Design and Analyze Spherical Reflector Antenna

Create a spherical reflector antenna by taking a cross section from the sphere and suitable for wide-angle scanning. The spherical reflector can provide beam scanning from a fixed reflecting surface without any distortion. This reduces scanning system cost in compared to a conventional reflector antenna systems. The cost reduction comes in eliminating the need to move the primary reflecting surface at all elevation angles.

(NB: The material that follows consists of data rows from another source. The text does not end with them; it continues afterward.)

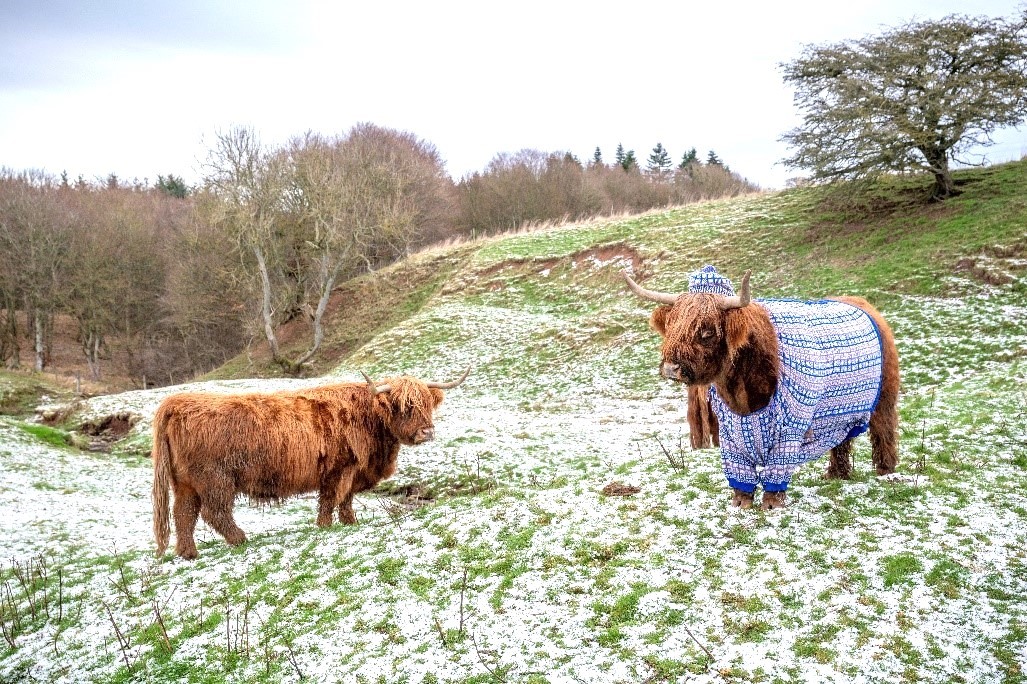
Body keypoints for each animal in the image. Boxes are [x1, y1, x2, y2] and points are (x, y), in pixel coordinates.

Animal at [149, 367, 470, 554]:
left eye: (427, 405)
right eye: (403, 406)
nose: (427, 431)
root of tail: (177, 403)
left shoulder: (351, 471)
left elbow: (345, 499)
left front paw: (350, 522)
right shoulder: (339, 468)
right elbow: (330, 498)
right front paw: (325, 526)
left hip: (186, 484)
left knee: (184, 514)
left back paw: (188, 553)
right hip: (215, 480)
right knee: (213, 512)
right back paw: (240, 539)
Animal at [616, 264, 899, 505]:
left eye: (707, 331)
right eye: (672, 325)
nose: (671, 368)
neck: (742, 394)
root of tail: (863, 304)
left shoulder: (790, 428)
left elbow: (777, 467)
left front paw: (772, 504)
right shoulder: (730, 431)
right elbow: (739, 471)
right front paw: (741, 503)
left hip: (883, 397)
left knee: (883, 430)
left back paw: (885, 471)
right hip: (839, 413)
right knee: (842, 440)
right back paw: (836, 474)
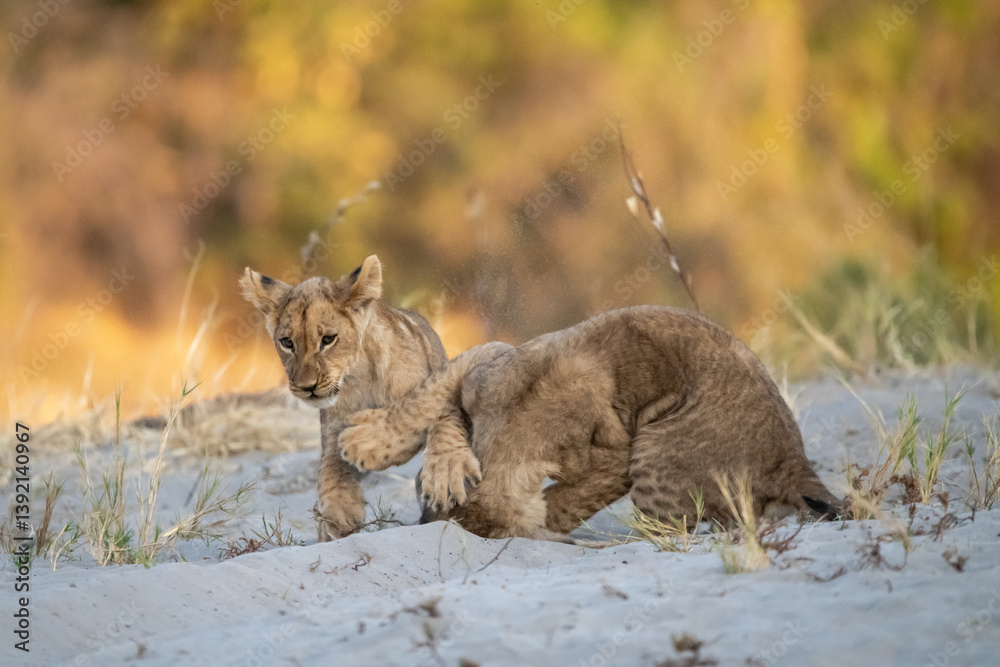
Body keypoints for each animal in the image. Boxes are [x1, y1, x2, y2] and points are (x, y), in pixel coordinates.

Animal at [239, 255, 482, 541]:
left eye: (328, 339)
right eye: (287, 343)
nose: (307, 387)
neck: (358, 377)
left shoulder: (440, 388)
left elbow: (435, 421)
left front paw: (444, 473)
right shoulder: (333, 431)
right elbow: (330, 471)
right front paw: (337, 516)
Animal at [338, 305, 840, 540]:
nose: (426, 522)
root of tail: (794, 460)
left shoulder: (621, 452)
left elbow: (567, 499)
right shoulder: (490, 359)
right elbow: (429, 396)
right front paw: (370, 443)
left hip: (657, 447)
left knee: (667, 529)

Use the reflectorSpherical objects and its following properties to define a spherical reflector and an exciter system.

Radius — Radius of the aperture in meters
Depth — Perpendicular distance between origin and the aperture of the antenna in meters

R = 0.15;
D = 0.15;
sref = reflectorSpherical(Radius=R, Depth=D);
show(sref)

Figure contains an axes object. The axes object with title reflectorSpherical antenna element, xlabel x (mm), ylabel y (mm) contains 5 objects of type patch, surface. These objects represent PEC, feed.

Plot the radiation pattern of the spherical reflector backed dipole at 10 GHz.

pattern(sref,10e9)

Azimuth Radiation Pattern of Rectangular and Cylindrical Reflector Antennas

Plot the azimuth patterns of rectangular and cylindrical reflector antennas to compare their radiation characteristics.

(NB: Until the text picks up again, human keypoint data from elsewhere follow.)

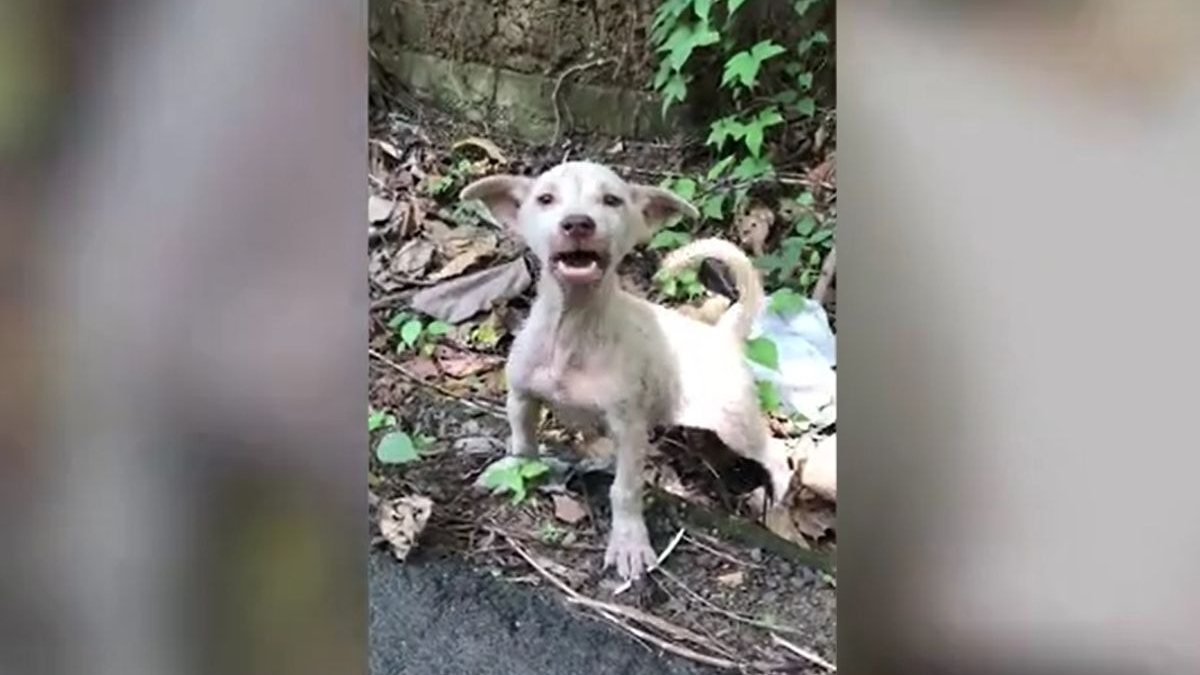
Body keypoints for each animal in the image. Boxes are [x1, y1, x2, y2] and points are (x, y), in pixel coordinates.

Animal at [463, 159, 792, 576]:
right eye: (545, 199)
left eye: (611, 200)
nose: (577, 224)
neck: (573, 327)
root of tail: (723, 334)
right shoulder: (520, 398)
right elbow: (522, 445)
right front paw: (511, 473)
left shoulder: (631, 428)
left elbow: (625, 489)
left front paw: (629, 542)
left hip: (736, 423)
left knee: (777, 454)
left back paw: (779, 503)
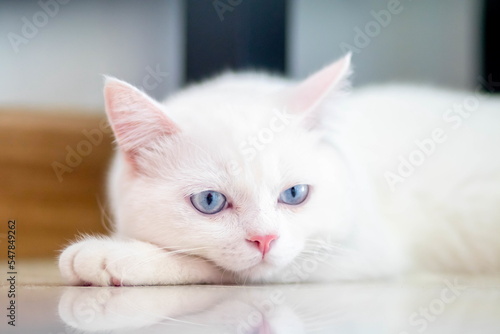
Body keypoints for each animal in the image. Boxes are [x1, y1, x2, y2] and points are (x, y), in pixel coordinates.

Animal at [58, 54, 500, 284]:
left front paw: (117, 254)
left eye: (294, 194)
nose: (265, 239)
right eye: (209, 201)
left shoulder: (362, 250)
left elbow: (216, 266)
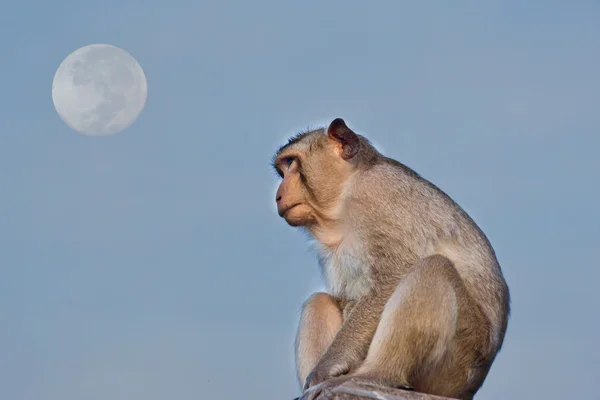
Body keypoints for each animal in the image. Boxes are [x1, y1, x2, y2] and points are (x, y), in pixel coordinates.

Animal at [272, 119, 510, 400]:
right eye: (283, 170)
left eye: (292, 163)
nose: (279, 195)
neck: (346, 195)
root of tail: (470, 389)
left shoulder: (377, 196)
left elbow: (392, 277)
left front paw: (325, 369)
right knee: (318, 301)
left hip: (459, 364)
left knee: (433, 269)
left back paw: (375, 375)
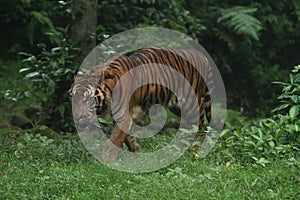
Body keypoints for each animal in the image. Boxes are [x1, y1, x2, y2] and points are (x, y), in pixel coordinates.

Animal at [69, 46, 212, 161]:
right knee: (189, 127)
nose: (77, 117)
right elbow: (128, 137)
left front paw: (106, 162)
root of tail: (201, 55)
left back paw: (194, 152)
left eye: (88, 99)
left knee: (201, 127)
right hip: (177, 106)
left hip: (192, 104)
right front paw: (137, 151)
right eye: (72, 97)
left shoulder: (123, 117)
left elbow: (114, 141)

Create the rectangular reflector antenna object.

antR = reflector;
antR.Tilt = 90;
antR.Exciter.TiltAxis = [1 0 0];
antR.Exciter.Tilt = 90;
show(antR)

Figure contains an axes object. The axes object with title reflector antenna element, xlabel x (mm), ylabel y (mm) contains 5 objects of type patch, surface. These objects represent PEC, feed.

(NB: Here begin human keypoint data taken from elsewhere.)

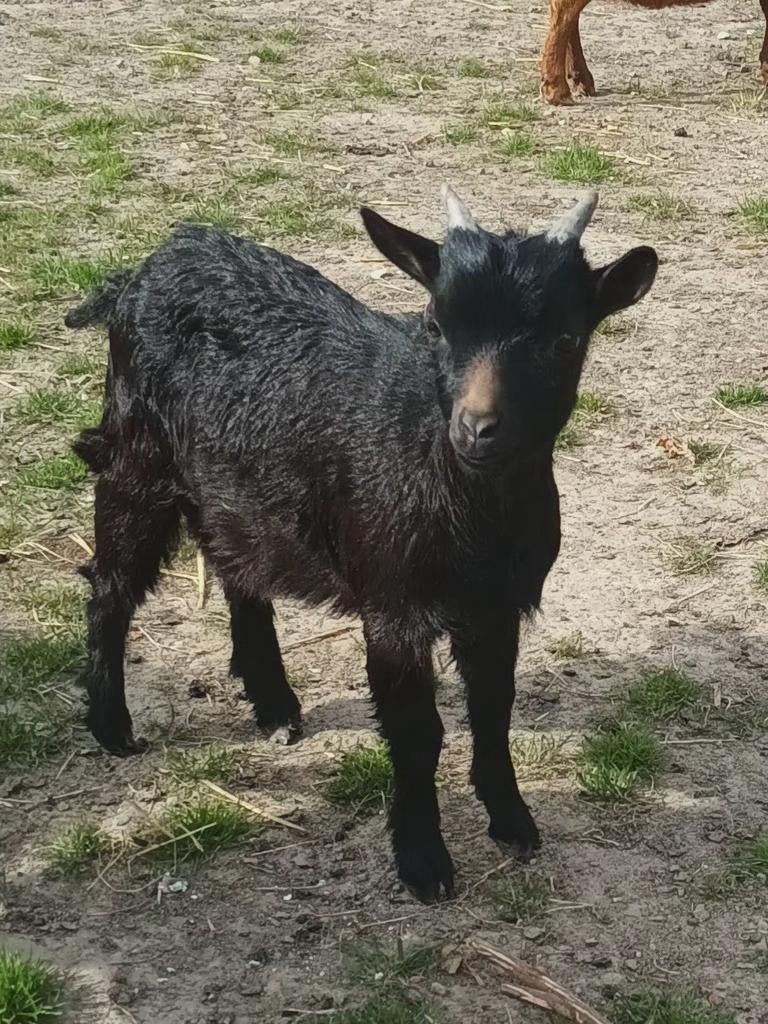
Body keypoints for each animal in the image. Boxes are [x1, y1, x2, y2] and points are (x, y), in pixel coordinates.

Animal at [66, 188, 657, 902]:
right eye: (434, 325)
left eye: (564, 339)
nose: (476, 429)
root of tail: (147, 267)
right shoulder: (393, 606)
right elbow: (417, 731)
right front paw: (424, 860)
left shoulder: (495, 606)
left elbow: (493, 709)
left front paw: (513, 820)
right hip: (137, 455)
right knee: (110, 584)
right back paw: (113, 726)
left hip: (237, 482)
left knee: (239, 565)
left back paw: (274, 705)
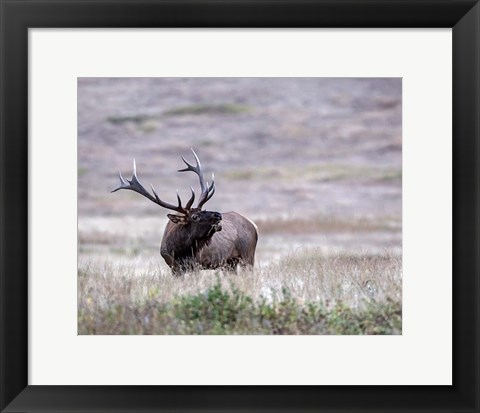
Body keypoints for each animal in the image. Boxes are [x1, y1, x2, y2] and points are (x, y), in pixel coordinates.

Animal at [112, 150, 256, 276]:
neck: (179, 251)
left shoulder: (196, 265)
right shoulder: (174, 267)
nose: (218, 215)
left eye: (203, 210)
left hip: (247, 256)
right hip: (229, 263)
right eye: (195, 216)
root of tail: (253, 225)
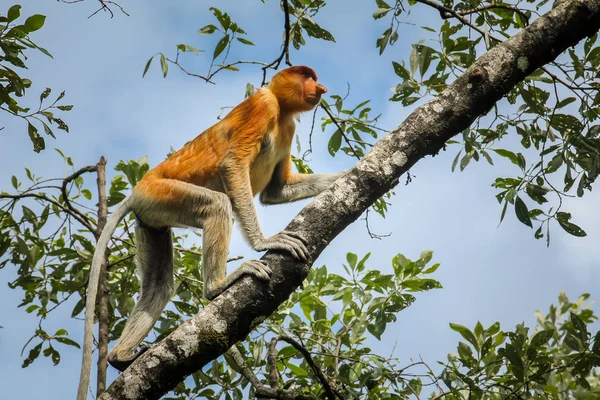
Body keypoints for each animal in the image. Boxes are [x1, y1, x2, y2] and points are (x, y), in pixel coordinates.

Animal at [77, 67, 344, 398]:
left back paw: (120, 356)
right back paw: (217, 287)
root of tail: (137, 191)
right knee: (218, 205)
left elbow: (277, 191)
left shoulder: (289, 127)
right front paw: (265, 242)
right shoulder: (263, 106)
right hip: (162, 193)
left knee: (159, 284)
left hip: (150, 216)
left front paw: (350, 173)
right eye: (307, 76)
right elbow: (233, 164)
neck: (283, 111)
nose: (321, 88)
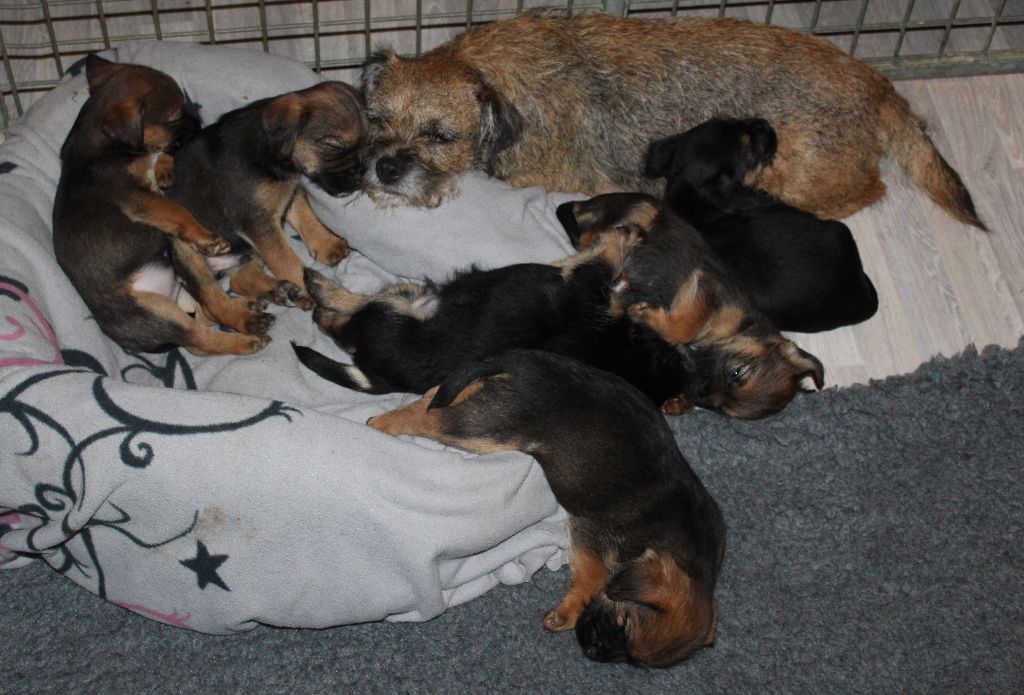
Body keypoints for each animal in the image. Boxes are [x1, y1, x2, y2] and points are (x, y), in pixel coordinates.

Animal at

Plot the azimuth pattern plots for the rectangular and the cylindrical reflector antennas and compare their results.

pa1 = patternAzimuth(antR,1e9,0,"Azimuth",0:-1:-360);
pa2 = patternAzimuth(cref,1e9,0,"Azimuth",0:-1:-360);
figure
polarpattern(pa1);
hold on;
polarpattern(pa2);
hold off;
l = legend("Rectangular Reflector","Cylindrical Reflector");
l.Position = [0.6 0.8877 0.2996 0.0869];

Figure contains an axes object. The hidden axes object contains 2 objects of type line. These objects represent Rectangular Reflector, Cylindrical Reflector.

Cylindrical reflectors, on account of their curvature, provide higher gain compared to the rectangular reflectors.

Elevation Plots of Spherical and Parabolic Reflectors

Plot the elevation patterns of spherical and parabolic reflector antennas to compare their radiation characteristics.

Create a parabolic reflector antenna.

pref = reflectorParabolic;
show(pref)

Figure contains an axes object. The axes object with title reflectorParabolic antenna element, xlabel x (mm), ylabel y (mm) contains 5 objects of type patch, surface. These objects represent PEC, feed.

Compare the elevation pattern plots of the parabolic and the spherical reflector antennas.

pe1 = patternElevation(pref,10e9,0,Elevation=0:360);
pe2 = patternElevation(sref,10e9,0,Elevation=0:360);
figure
polarpattern(pe1)
hold on;
polarpattern(pe2)
l = legend("Parabolic Reflector","Spherical Reflector");
l.Position = [0.6 0.8877 0.2996 0.0869];

Figure contains an axes object. The hidden axes object contains 2 objects of type line. These objects represent Parabolic Reflector, Spherical Reflector.

The elevation pattern plot of the spherical reflector shows more peaks as compared to the parabolic reflector meaning a spherical reflector scans a wider area.

Reference

[1] Balanis, Constantine A. Antenna Theory: Analysis and Design. 3rd ed. Hoboken, NJ: John Wiley, 2005.